*What the task asks:*
May I have the line containing "I started to" and every line after it through the end of the data, repeated exactly and with no other lines?

*Document images with source code:*
__________________________________________________
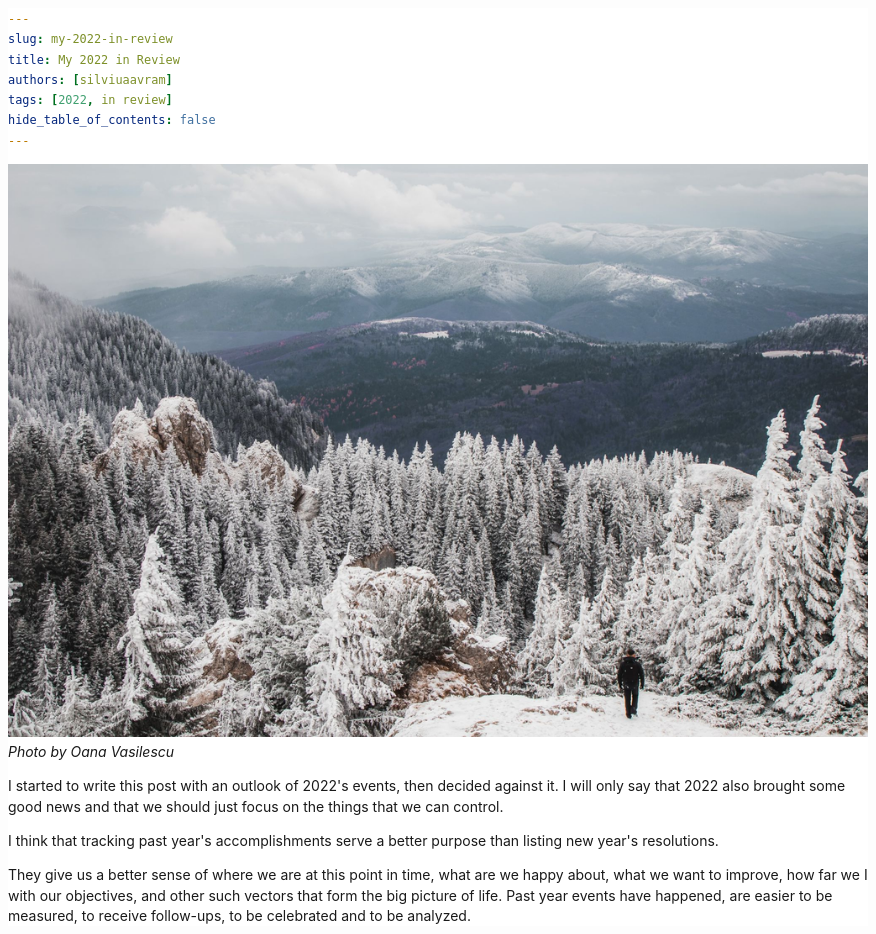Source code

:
 ```yaml
---
slug: my-2022-in-review
title: My 2022 in Review
authors: [silviuaavram]
tags: [2022, in review]
hide_table_of_contents: false
---
```


![silviu on a mountain trail, overlooking the Bucegi mountains, photo by oana vasilescu](./mountains-view.jpg)
_Photo by Oana Vasilescu_

I started to write this post with an outlook of 2022's events, then decided
against it. I will only say that 2022 also brought some good news and that we
should just focus on the things that we can control.

I think that tracking past year's accomplishments serve a better purpose than
listing new year's resolutions.

They give us a better sense of where we are at this point in time, what are we
happy about, what we want to improve, how far we I with our objectives, and
other such vectors that form the big picture of life. Past year events have
happened, are easier to be measured, to receive follow-ups, to be celebrated and
to be analyzed.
__________________________________________________
*Solution to this problem:*
I started to write this post with an outlook of 2022's events, then decided
against it. I will only say that 2022 also brought some good news and that we
should just focus on the things that we can control.

I think that tracking past year's accomplishments serve a better purpose than
listing new year's resolutions.

They give us a better sense of where we are at this point in time, what are we
happy about, what we want to improve, how far we I with our objectives, and
other such vectors that form the big picture of life. Past year events have
happened, are easier to be measured, to receive follow-ups, to be celebrated and
to be analyzed.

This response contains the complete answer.